Here's the Changelog entry that hints at such:

----- 2013-12-03 5.7.3 Milestone 13 -- Functionality Added or Changed -- -----

The optimizer now is able to apply the range scan access method to queries of this form:

SELECT ... FROM t1 WHERE ( col_1, col_2 ) IN (( 'a', 'b' ), ( 'c', 'd' ));

Previously, for range scans to be used it was necessary for the query to be written as:

SELECT ... FROM t1 WHERE ( col_1 = 'a' AND col_2 = 'b' )
                      OR ( col_1 = 'c' AND col_2 = 'd' );

For the optimizer to use a range scan, queries must satisfy these conditions:

Only IN predicates can be used, not NOT IN.

There may only be column references in the row constructor on the IN predicate's left hand side.
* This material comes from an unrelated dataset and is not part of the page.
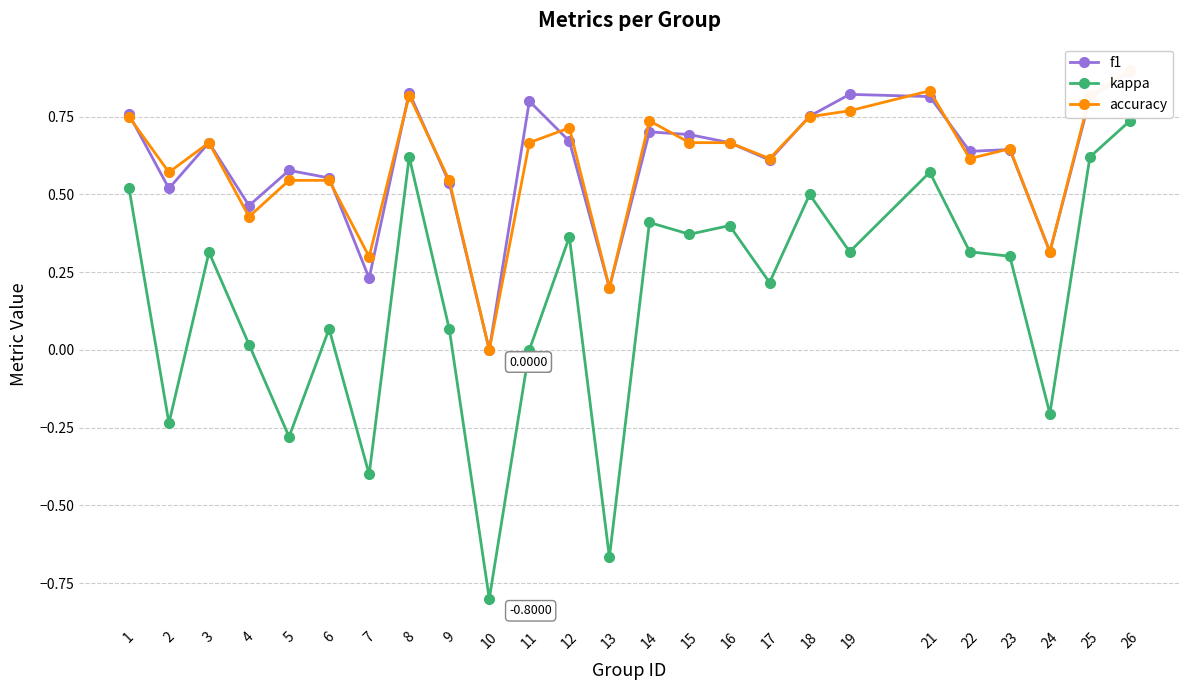

At 3, list the series in order from largest to smallest.

f1, accuracy, kappa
There must be more than one row constructor on the IN predicate's right hand side.

Row constructors on the IN predicate's right hand side must contain only runtime constants, which are either literals or local column references that are bound to constants during execution.

EXPLAIN output for applicable queries will change from full table or index scan to range scan. Changes are also visible by checking the values of the Handler_read_first, Handler_read_key, and Handler_read_next status variables.